▸ **What you have to do**:
After locating the line with "independently with a", set down that line and all the lines that follow it, unchanged, to the end of the records; omit the pictures.
START Extracted entries
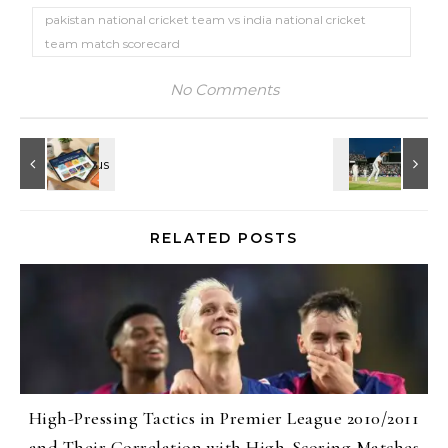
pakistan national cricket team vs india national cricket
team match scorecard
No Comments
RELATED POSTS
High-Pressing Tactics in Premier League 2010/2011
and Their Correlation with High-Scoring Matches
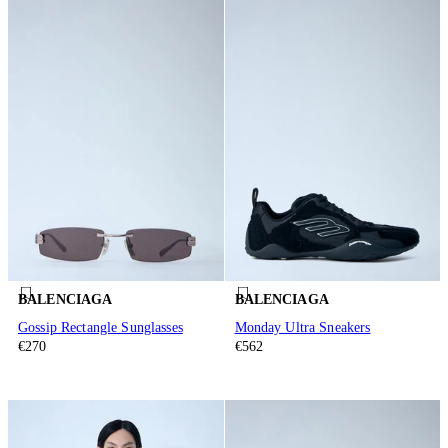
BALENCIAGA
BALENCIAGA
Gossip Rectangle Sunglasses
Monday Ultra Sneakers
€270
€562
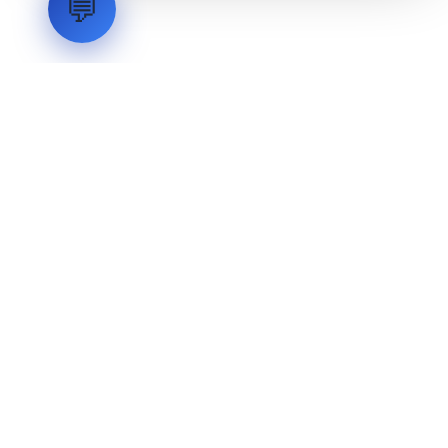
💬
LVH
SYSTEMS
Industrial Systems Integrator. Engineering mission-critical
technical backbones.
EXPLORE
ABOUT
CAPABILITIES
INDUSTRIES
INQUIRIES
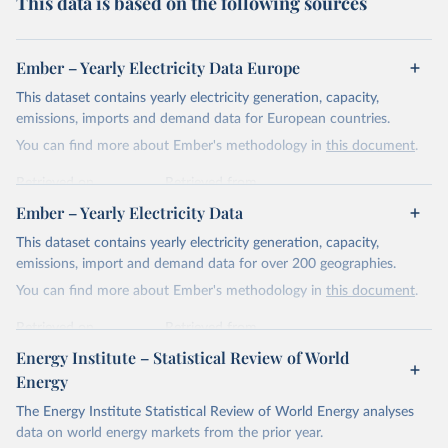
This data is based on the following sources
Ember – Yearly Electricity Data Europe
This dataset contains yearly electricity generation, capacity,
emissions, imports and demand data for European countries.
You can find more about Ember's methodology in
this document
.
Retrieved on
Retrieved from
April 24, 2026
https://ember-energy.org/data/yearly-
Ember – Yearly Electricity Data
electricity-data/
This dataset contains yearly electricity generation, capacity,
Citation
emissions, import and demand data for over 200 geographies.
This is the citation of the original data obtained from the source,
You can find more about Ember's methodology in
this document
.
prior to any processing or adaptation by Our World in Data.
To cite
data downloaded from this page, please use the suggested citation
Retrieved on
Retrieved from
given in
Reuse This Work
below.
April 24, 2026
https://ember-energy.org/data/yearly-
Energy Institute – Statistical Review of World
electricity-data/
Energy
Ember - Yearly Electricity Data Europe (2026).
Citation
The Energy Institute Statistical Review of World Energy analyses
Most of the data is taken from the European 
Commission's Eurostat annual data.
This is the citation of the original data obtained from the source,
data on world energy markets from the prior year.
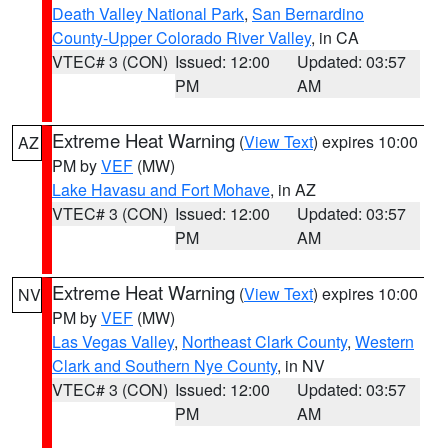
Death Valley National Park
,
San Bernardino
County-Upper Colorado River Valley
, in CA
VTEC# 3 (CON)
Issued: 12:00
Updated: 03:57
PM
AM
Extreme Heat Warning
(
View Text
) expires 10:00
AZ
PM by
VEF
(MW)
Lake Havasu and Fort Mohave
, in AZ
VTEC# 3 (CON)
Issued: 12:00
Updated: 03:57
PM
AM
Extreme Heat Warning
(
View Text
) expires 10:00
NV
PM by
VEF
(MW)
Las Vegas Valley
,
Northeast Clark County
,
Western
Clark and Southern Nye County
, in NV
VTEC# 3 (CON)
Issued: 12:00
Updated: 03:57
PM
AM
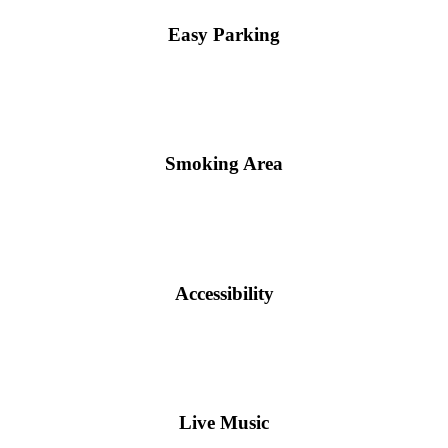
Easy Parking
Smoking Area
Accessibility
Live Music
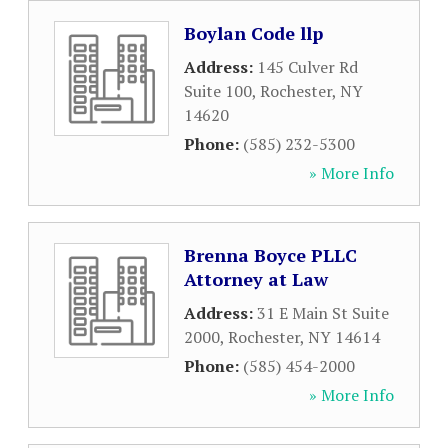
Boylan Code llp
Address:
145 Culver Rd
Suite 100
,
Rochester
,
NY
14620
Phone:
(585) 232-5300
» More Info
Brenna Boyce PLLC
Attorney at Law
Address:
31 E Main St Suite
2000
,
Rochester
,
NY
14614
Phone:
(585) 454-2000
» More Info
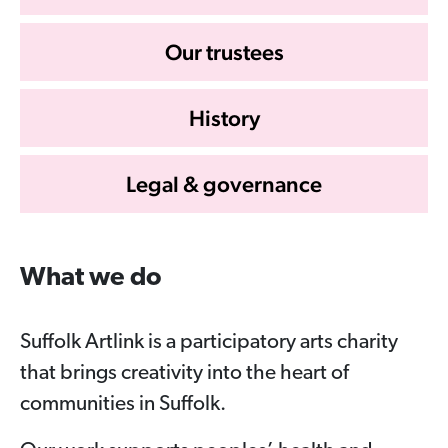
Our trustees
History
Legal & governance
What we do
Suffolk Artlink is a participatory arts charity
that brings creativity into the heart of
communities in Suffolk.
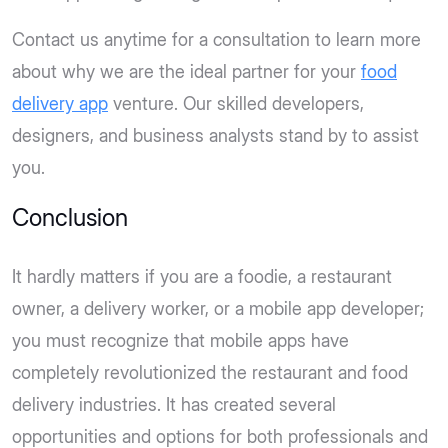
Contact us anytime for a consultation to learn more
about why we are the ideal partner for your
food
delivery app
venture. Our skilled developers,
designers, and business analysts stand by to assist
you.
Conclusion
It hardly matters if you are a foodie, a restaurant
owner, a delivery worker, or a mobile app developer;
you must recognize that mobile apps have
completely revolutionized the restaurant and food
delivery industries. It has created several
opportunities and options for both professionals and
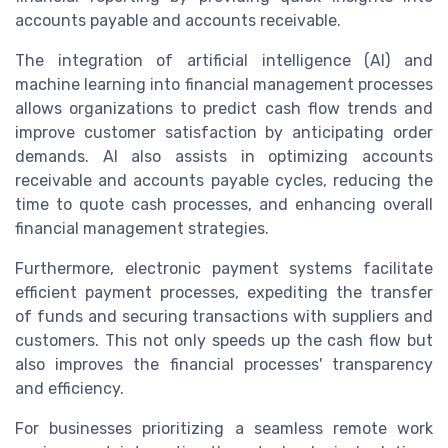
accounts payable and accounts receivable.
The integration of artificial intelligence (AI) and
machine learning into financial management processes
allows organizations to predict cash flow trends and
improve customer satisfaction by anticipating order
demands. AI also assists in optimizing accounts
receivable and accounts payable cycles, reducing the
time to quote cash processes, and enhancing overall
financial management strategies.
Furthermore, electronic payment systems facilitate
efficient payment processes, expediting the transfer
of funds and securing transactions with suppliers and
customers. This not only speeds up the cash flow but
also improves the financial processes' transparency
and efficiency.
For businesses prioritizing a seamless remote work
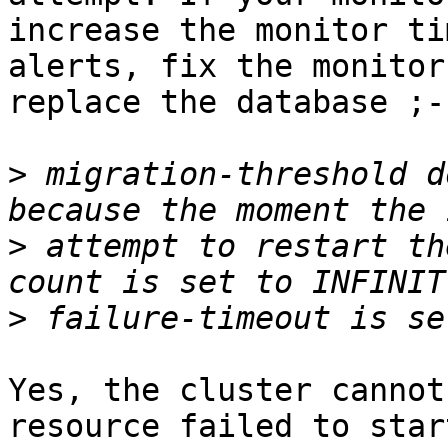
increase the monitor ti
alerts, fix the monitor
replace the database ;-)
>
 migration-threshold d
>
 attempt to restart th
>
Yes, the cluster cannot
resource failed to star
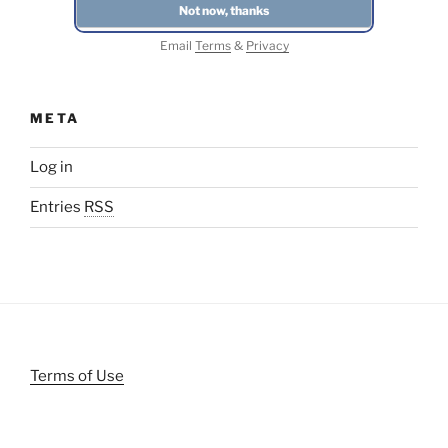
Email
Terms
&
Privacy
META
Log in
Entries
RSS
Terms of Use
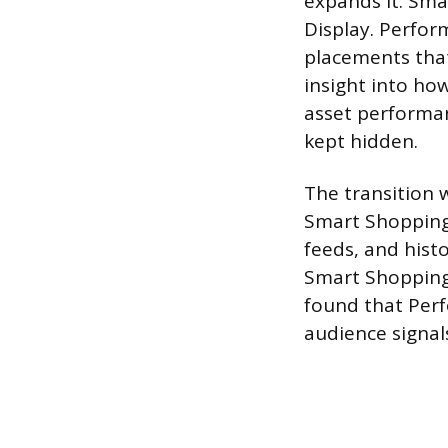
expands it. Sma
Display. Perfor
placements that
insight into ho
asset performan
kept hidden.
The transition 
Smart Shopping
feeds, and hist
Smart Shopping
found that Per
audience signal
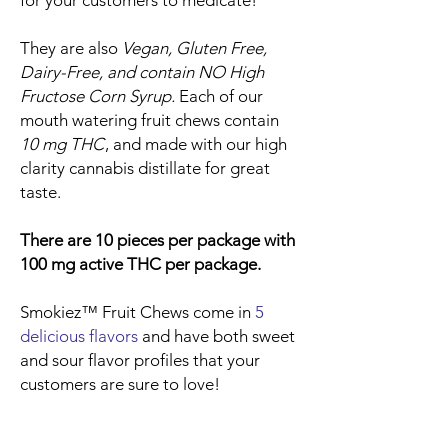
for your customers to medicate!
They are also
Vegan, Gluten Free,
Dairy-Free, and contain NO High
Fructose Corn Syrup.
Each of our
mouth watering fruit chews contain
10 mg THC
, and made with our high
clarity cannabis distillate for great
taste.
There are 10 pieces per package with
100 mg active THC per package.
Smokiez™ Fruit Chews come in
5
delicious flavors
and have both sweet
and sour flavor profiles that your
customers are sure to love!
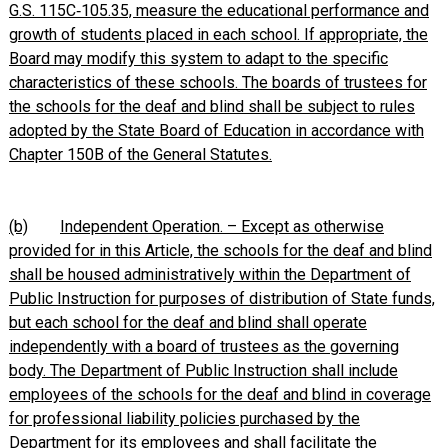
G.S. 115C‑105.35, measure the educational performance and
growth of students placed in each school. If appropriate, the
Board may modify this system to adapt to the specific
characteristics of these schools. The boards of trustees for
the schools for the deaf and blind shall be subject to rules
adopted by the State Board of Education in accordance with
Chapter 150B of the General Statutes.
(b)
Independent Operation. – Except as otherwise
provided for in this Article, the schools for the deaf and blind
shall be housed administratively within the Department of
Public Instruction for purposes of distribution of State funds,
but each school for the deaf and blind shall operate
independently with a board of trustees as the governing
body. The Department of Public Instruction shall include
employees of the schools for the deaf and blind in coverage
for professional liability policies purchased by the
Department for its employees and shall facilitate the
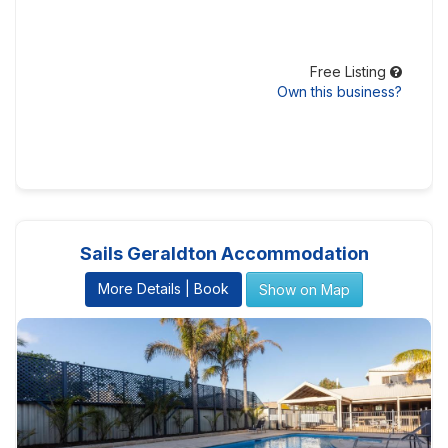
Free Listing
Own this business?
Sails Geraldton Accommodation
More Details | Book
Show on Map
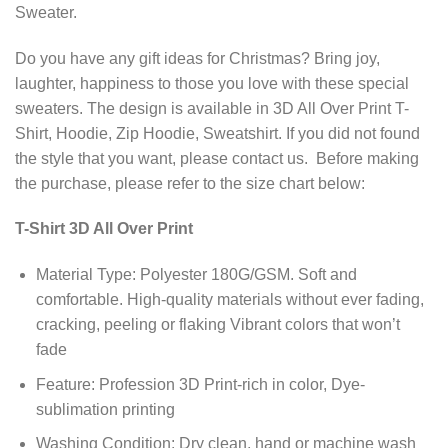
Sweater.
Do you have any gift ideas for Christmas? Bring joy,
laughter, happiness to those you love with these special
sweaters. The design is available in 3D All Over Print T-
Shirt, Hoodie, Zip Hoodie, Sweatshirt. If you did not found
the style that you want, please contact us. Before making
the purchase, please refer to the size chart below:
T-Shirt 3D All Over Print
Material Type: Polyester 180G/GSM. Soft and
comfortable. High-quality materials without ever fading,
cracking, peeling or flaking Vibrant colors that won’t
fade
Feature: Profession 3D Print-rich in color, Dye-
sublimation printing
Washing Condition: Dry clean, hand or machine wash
END Extracted entries
▸ **Solution to the exercise**:
independently with a board of trustees as the governing
body. The Department of Public Instruction shall include
employees of the schools for the deaf and blind in coverage
for professional liability policies purchased by the
Department for its employees and shall facilitate the
Free Listing
Own this business?
Sails Geraldton Accommodation
More Details | Book
Show on Map
Sweater.
Do you have any gift ideas for Christmas? Bring joy,
laughter, happiness to those you love with these special
sweaters. The design is available in 3D All Over Print T-
Shirt, Hoodie, Zip Hoodie, Sweatshirt. If you did not found
the style that you want, please contact us. Before making
the purchase, please refer to the size chart below:
T-Shirt 3D All Over Print
Material Type: Polyester 180G/GSM. Soft and
comfortable. High-quality materials without ever fading,
cracking, peeling or flaking Vibrant colors that won’t
fade
Feature: Profession 3D Print-rich in color, Dye-
sublimation printing
Washing Condition: Dry clean, hand or machine wash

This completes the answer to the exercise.